One of the best pieces of advice a friend gave me during pregnancy: “Exercise when you have the energy”. This helped frame exercise as something to do when we’re feeling up for it, and that probably won’t be every single day.
Even if it’s just 15 minutes, like this 5-move Barre Routine, moving your body can feel great. Do 1 circuit and if you’re feeling up for it, do a few more (up to 3).
If you’re feeling amazing and looking for more safe barre moves, we have a full 30+ minute Barilates (Barre + Pilates) workout in the Juna App.
Juna is a fitness and nutrition app created to help guide you through your pregnancy and motherhood journey. Everything we do is designed to empower and support you through one of the most rewarding, and challenging, times of your life. You can try it free.
Barre can be a great low impact way to stay active during your 1st trimester. These 5 moves are safe and designed to keep you moving and safe as your body starts to experience the early changes.
If you’ve already been active in the months leading up to your pregnancy, it’s generally considered acceptable to continue your normal routine.
Exercise during your first trimester can reduce stress and is great for regulating your energy levels and sleep cycle.
Exercise can also improve your overall cardiovascular function so that you feel lighter on your feet and less weighed down. It can decrease your risk of developing gestational hypertension (aka high blood pressure) and diabetes, two real risks for women who let their nutrition slip during pregnancy.
As always, talk to your OB about exercising before beginning any program.
01: Fire Hydrant – 2 up / 2 down
- Position yourself on your hands and knees on the ground. This will be your starting position.
- Keeping the knee in a bent position, abduct the femur, moving your right knee away from the midline of the body.
- Pause at the top of the motion, and then slowly return to the starting position.
- Perform this slowly for 30-45 seconds. Then repeat on the other leg.
02: Clam In and Outs
- Lie on your side, with legs stacked and knees bent at a 45-degree angle.
- Rest your head on your lower arm, and use your top arm to steady your frame. Be sure that your hipbones are stacked on top of one another, as there is a tendency for the top hip to rock backward.
- Engage your abdominals by pulling your belly button in, as this will help to stabilize your spine and pelvis.
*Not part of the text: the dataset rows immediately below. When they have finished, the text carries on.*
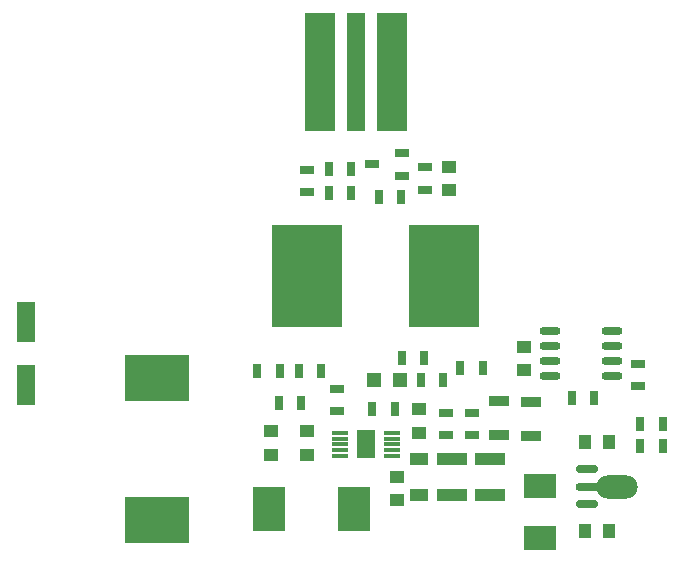
<source format=gbr>
%TF.GenerationSoftware,KiCad,Pcbnew,(5.1.4)-1*%
%TF.CreationDate,2020-02-28T22:37:56+08:00*%
%TF.ProjectId,power,706f7765-722e-46b6-9963-61645f706362,rev?*%
%TF.SameCoordinates,Original*%
%TF.FileFunction,Paste,Top*%
%TF.FilePolarity,Positive*%
%FSLAX46Y46*%
G04 Gerber Fmt 4.6, Leading zero omitted, Abs format (unit mm)*
G04 Created by KiCad (PCBNEW (5.1.4)-1) date 2020-02-28 22:37:56*
%MOMM*%
%LPD*%
G04 APERTURE LIST*
%ADD10R,1.000000X1.250000*%
%ADD11R,2.794000X3.810000*%
%ADD12R,1.650000X2.380000*%
%ADD13R,1.450000X0.300000*%
%ADD14O,1.800000X0.700000*%
%ADD15O,1.900000X0.700000*%
%ADD16O,3.500000X2.000000*%
%ADD17O,2.100000X0.700000*%
%ADD18R,1.300000X0.700000*%
%ADD19R,0.700000X1.300000*%
%ADD20R,6.000000X8.750000*%
%ADD21R,2.500000X10.000000*%
%ADD22R,1.600000X10.000000*%
%ADD23R,1.250000X0.700000*%
%ADD24R,5.400000X3.900000*%
%ADD25R,1.700000X0.900000*%
%ADD26R,1.200000X1.200000*%
%ADD27R,2.743000X2.159000*%
%ADD28R,1.600000X3.500000*%
%ADD29R,1.250000X1.000000*%
%ADD30R,2.500000X1.000000*%
%ADD31R,1.600000X1.000000*%
G04 APERTURE END LIST*
D10*
X75345000Y-64803000D03*
X73345000Y-64803000D03*
D11*
X46631500Y-63000000D03*
X53768500Y-63000000D03*
D12*
X54800000Y-57500001D03*
D13*
X52600000Y-58500001D03*
X52600000Y-58000001D03*
X52600000Y-57500001D03*
X52600000Y-57000001D03*
X57000000Y-56500001D03*
X57000000Y-57000001D03*
X57000000Y-57500001D03*
X57000000Y-58000001D03*
X52600000Y-56500001D03*
X57000000Y-58500001D03*
D14*
X75600000Y-47895000D03*
X75600000Y-49165000D03*
X75600000Y-50435000D03*
X75600000Y-51705000D03*
X70400000Y-51705000D03*
X70400000Y-50435000D03*
X70400000Y-49165000D03*
X70400000Y-47895000D03*
D15*
X73545000Y-62574000D03*
D16*
X76045000Y-61074000D03*
D17*
X73645000Y-61074000D03*
D15*
X73545000Y-59574000D03*
D18*
X52324000Y-54671000D03*
X52324000Y-52771000D03*
D19*
X51000000Y-51250000D03*
X49100000Y-51250000D03*
X47500000Y-51250000D03*
X45600000Y-51250000D03*
X61350000Y-52070000D03*
X59450000Y-52070000D03*
X57850000Y-50200000D03*
X59750000Y-50200000D03*
X55350000Y-54500000D03*
X57250000Y-54500000D03*
X47437000Y-53975000D03*
X49337000Y-53975000D03*
D20*
X61400000Y-43250000D03*
X49800000Y-43250000D03*
D19*
X62804000Y-51054000D03*
X64704000Y-51054000D03*
D18*
X61550000Y-54800000D03*
X61550000Y-56700000D03*
X63800000Y-54800000D03*
X63800000Y-56700000D03*
D19*
X74150000Y-53600000D03*
X72250000Y-53600000D03*
D18*
X77800000Y-52550000D03*
X77800000Y-50650000D03*
D19*
X53550000Y-36200000D03*
X51650000Y-36200000D03*
D18*
X59800000Y-35950000D03*
X59800000Y-34050000D03*
X49800000Y-36150000D03*
X49800000Y-34250000D03*
D19*
X51650000Y-34200000D03*
X53550000Y-34200000D03*
X55913000Y-36528000D03*
X57813000Y-36528000D03*
X78044000Y-57658000D03*
X79944000Y-57658000D03*
X79944000Y-55753000D03*
X78044000Y-55753000D03*
D21*
X57050000Y-26000000D03*
D22*
X54000000Y-26000000D03*
D21*
X50950000Y-26000000D03*
D23*
X55350000Y-33800000D03*
X57850000Y-32850000D03*
X57850000Y-34750000D03*
D24*
X37084000Y-63912000D03*
X37084000Y-51912000D03*
D25*
X66050000Y-56700000D03*
X66050000Y-53800000D03*
X68801000Y-53874000D03*
X68801000Y-56774000D03*
D26*
X55500000Y-52070000D03*
X57700000Y-52070000D03*
D27*
X69563000Y-65408000D03*
X69563000Y-60988000D03*
D28*
X26000000Y-47100000D03*
X26000000Y-52500000D03*
D29*
X57404000Y-60230000D03*
X57404000Y-62230000D03*
X59300001Y-54500000D03*
X59300001Y-56500000D03*
X46800001Y-58373000D03*
X46800001Y-56373000D03*
X49784000Y-58373000D03*
X49784000Y-56373000D03*
X68200000Y-51219000D03*
X68200000Y-49219000D03*
D30*
X65300000Y-61754000D03*
X65300000Y-58754000D03*
X62050000Y-61754000D03*
X62050000Y-58754000D03*
D31*
X59300001Y-61754000D03*
X59300001Y-58754000D03*
D10*
X75345000Y-57274000D03*
X73345000Y-57274000D03*
D29*
X61800000Y-36000000D03*
X61800000Y-34000000D03*
M02*

</source>
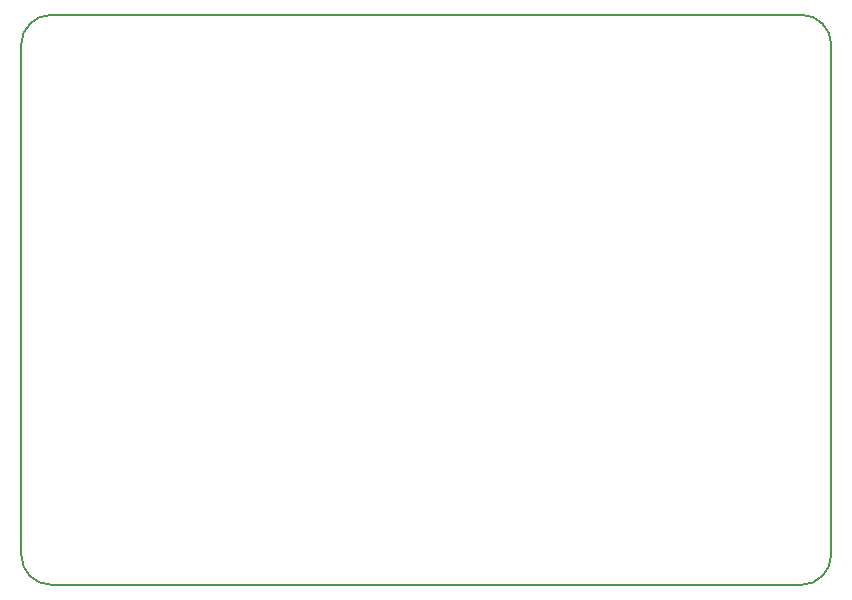
<source format=gbr>
G04 #@! TF.GenerationSoftware,KiCad,Pcbnew,(5.1.4)*
G04 #@! TF.CreationDate,2020-02-25T01:22:36-06:00*
G04 #@! TF.ProjectId,gate board,67617465-2062-46f6-9172-642e6b696361,rev?*
G04 #@! TF.SameCoordinates,Original*
G04 #@! TF.FileFunction,Profile,NP*
%FSLAX46Y46*%
G04 Gerber Fmt 4.6, Leading zero omitted, Abs format (unit mm)*
G04 Created by KiCad (PCBNEW (5.1.4)) date 2020-02-25 01:22:36*
%MOMM*%
%LPD*%
G04 APERTURE LIST*
%ADD10C,0.150000*%
G04 APERTURE END LIST*
D10*
X85090000Y-58420000D02*
G75*
G02X82550000Y-60960000I-2540000J0D01*
G01*
X19050000Y-60960000D02*
G75*
G02X16510000Y-58420000I0J2540000D01*
G01*
X16510000Y-15240000D02*
G75*
G02X19050000Y-12700000I2540000J0D01*
G01*
X82550000Y-12700000D02*
G75*
G02X85090000Y-15240000I0J-2540000D01*
G01*
X16510000Y-58420000D02*
X16510000Y-15240000D01*
X82550000Y-60960000D02*
X19050000Y-60960000D01*
X85090000Y-15240000D02*
X85090000Y-58420000D01*
X19050000Y-12700000D02*
X82550000Y-12700000D01*
M02*

</source>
- Keeping your feet touching, raise your upper knee as high as you can without shifting your hips or pelvis. Don’t move your lower leg off the floor.
- Pause, and then return your upper leg to the starting position on the ground. Do 20 reps on each side.
03: 1st Position Pulse
- First position: Heels are placed together (pictured above) and legs are rotated out slightly from the hips so that the feet form a “V” position.
- Come up onto your heels and pulse for 30-45 seconds.
04: 1st Position – 3 down / up 1
- First position: Heels are placed together (pictured above) and legs are rotated out slightly from the hips so that the feet form a “V” position.
- Come up onto your heels and pulse down for a 3 count and up for 1 count. Repeat for 1 minute.
05: 1st Position Ls
- First position: Heels are placed together (pictured above) and legs are rotated out slightly from the hips so that the feet form a “V” position.
- Raise one leg up to a 45-degree angle and pulse making a L-shape with your leg for 45 seconds. Repeat on the other leg.